Have a deep passion for machine learning and its potential to impact various industries through multimodal applications.
Enjoy tuning and optimising large multimodal models, and have experience building evaluations to measure their performance.
Are comfortable diving into complex ML codebases to identify and resolve issues, ensuring the smooth operation of our systems.
Thrive in a fast-paced, technically challenging environment, where you can contribute your innovative ideas and solutions.
Have a history of delivering creative, practical solutions to real-world problems, demonstrating your ability to think outside the box.

If you're excited about the potential of multimodal AI and want to be at the forefront of this rapidly evolving field, we want to hear from you! Join us at Cohere and be a part of a diverse, remote-friendly team that's changing the world of AI.

Please Note: We have offices in Toronto, London, Paris, San Francisco, and New York, but we welcome applications from anywhere in the world. Our team is spread across the globe, and we embrace the benefits of a remote-friendly culture.

If some of the above doesn’t line up perfectly with your experience, we still encourage you to apply!

We value and celebrate diversity and strive to create an inclusive work environment for all. We welcome applicants from all backgrounds and are committed to providing equal opportunities. Should you require any accommodations during the recruitment process, please submit an Accommodations Request Form, and we will work together to meet your needs.

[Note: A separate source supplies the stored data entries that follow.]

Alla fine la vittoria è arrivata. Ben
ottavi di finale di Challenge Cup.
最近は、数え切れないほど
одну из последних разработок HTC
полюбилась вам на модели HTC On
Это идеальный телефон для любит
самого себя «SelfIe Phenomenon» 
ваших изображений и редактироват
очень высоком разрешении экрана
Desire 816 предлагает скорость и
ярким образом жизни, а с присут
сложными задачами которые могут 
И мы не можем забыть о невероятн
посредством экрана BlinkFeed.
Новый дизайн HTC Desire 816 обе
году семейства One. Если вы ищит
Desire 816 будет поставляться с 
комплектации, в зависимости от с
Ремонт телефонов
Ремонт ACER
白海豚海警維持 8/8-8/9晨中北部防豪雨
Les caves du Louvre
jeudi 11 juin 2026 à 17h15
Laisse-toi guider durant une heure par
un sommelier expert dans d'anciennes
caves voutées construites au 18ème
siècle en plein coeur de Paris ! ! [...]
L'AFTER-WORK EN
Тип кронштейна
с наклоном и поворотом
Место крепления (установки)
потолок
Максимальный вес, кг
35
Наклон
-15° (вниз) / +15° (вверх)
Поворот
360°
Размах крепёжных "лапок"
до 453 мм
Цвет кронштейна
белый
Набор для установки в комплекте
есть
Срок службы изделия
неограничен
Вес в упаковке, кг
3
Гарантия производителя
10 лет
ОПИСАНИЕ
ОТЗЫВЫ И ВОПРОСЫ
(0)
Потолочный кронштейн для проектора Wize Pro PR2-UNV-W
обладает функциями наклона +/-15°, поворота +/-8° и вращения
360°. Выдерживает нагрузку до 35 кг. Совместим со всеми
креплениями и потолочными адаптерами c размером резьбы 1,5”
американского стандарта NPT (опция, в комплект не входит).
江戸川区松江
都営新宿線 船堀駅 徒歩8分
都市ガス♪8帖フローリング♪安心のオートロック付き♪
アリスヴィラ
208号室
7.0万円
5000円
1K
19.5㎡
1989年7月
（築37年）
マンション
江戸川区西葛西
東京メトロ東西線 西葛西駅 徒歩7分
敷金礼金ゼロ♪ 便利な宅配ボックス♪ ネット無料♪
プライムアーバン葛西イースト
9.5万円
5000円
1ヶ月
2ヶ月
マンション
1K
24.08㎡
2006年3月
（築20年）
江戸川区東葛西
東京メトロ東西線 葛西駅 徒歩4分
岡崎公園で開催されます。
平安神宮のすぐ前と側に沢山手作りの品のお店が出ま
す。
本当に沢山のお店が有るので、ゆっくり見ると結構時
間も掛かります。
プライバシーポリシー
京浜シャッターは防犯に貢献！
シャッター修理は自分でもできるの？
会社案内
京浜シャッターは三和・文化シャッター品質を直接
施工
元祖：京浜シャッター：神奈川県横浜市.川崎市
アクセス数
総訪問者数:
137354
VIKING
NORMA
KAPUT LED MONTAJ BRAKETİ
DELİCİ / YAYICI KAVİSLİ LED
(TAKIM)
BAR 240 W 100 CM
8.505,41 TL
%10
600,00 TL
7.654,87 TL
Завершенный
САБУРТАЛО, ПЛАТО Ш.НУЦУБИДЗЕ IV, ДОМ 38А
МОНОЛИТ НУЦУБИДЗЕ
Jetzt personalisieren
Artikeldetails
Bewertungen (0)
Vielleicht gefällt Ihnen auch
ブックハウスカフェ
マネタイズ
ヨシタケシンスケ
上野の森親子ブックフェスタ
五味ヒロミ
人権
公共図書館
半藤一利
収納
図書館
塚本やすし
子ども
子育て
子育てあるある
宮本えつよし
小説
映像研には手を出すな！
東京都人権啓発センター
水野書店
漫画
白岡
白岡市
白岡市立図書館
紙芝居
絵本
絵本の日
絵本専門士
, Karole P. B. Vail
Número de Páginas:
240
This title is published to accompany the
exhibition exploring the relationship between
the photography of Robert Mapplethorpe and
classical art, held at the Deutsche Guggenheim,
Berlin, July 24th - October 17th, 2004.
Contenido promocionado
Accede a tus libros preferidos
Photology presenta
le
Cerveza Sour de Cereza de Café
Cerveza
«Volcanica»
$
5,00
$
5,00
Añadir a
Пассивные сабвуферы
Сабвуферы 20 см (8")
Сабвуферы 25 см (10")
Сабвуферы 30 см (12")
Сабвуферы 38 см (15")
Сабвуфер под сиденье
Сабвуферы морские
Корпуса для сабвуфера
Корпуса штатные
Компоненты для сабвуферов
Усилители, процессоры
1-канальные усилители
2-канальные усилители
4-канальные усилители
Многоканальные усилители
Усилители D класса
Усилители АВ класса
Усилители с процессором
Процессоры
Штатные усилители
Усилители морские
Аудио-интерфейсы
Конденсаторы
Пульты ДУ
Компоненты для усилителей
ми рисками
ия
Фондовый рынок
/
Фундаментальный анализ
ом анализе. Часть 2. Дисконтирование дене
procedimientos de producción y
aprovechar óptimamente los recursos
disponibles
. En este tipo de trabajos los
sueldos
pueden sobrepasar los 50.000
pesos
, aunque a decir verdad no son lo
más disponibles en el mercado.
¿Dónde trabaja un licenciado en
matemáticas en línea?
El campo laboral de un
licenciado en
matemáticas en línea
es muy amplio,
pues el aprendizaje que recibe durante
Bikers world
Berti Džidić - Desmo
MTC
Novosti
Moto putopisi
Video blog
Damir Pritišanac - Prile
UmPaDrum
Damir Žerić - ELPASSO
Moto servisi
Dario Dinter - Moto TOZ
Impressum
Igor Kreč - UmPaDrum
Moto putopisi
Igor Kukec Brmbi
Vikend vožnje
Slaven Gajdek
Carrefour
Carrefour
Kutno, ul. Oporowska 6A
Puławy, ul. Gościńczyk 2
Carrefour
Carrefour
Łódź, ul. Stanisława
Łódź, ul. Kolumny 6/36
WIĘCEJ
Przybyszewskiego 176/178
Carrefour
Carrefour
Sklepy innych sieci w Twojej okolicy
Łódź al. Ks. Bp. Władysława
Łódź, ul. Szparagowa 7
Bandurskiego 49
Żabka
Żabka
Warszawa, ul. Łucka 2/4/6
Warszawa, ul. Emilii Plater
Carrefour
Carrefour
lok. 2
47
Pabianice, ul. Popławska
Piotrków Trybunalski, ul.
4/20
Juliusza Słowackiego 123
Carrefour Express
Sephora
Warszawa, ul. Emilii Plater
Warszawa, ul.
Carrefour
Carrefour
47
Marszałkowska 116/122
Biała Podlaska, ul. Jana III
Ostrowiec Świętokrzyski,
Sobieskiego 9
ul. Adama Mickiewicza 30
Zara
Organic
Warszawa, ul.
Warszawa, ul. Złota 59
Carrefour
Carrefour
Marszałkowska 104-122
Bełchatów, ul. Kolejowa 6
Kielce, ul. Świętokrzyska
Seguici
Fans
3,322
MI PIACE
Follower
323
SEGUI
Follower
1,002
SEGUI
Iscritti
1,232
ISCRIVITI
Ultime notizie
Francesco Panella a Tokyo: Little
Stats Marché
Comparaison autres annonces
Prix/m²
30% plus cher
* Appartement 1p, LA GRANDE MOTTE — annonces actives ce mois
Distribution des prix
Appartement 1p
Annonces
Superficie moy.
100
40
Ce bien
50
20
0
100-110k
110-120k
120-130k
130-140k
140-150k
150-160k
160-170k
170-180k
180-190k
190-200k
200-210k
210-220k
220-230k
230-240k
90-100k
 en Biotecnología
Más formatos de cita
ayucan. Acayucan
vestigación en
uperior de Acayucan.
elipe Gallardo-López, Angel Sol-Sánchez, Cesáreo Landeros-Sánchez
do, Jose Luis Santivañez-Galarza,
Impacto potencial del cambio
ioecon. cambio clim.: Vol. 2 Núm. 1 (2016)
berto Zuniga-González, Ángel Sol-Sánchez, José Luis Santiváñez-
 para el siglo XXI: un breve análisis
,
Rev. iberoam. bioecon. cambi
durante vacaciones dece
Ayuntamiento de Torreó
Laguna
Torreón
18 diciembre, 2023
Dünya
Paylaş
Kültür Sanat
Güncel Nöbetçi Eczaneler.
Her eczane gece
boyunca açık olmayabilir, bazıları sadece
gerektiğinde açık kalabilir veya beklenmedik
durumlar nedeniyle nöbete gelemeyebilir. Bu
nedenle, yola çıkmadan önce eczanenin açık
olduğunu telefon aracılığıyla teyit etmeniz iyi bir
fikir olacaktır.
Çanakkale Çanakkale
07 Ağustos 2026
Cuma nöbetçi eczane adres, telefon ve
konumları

Full-Time Employees at Cohere enjoy these Perks:

🤝 An open and inclusive culture and work environment

🧑‍💻 Work closely with a team on the cutting edge of AI research

🍽 Weekly lunch stipend, in-office lunches & snacks

🦷 Full health and dental benefits, including a separate budget to take care of your mental health

🐣 100% Parental Leave top-up for up to 6 months

🎨 Personal enrichment benefits towards arts and culture, fitness and well-being, quality time, and workspace improvement

🏙 Remote-flexible, offices in Toronto, New York, San Francisco, London and Paris, as well as a co-working stipend

✈️ 6 weeks of vacation (30 working days!)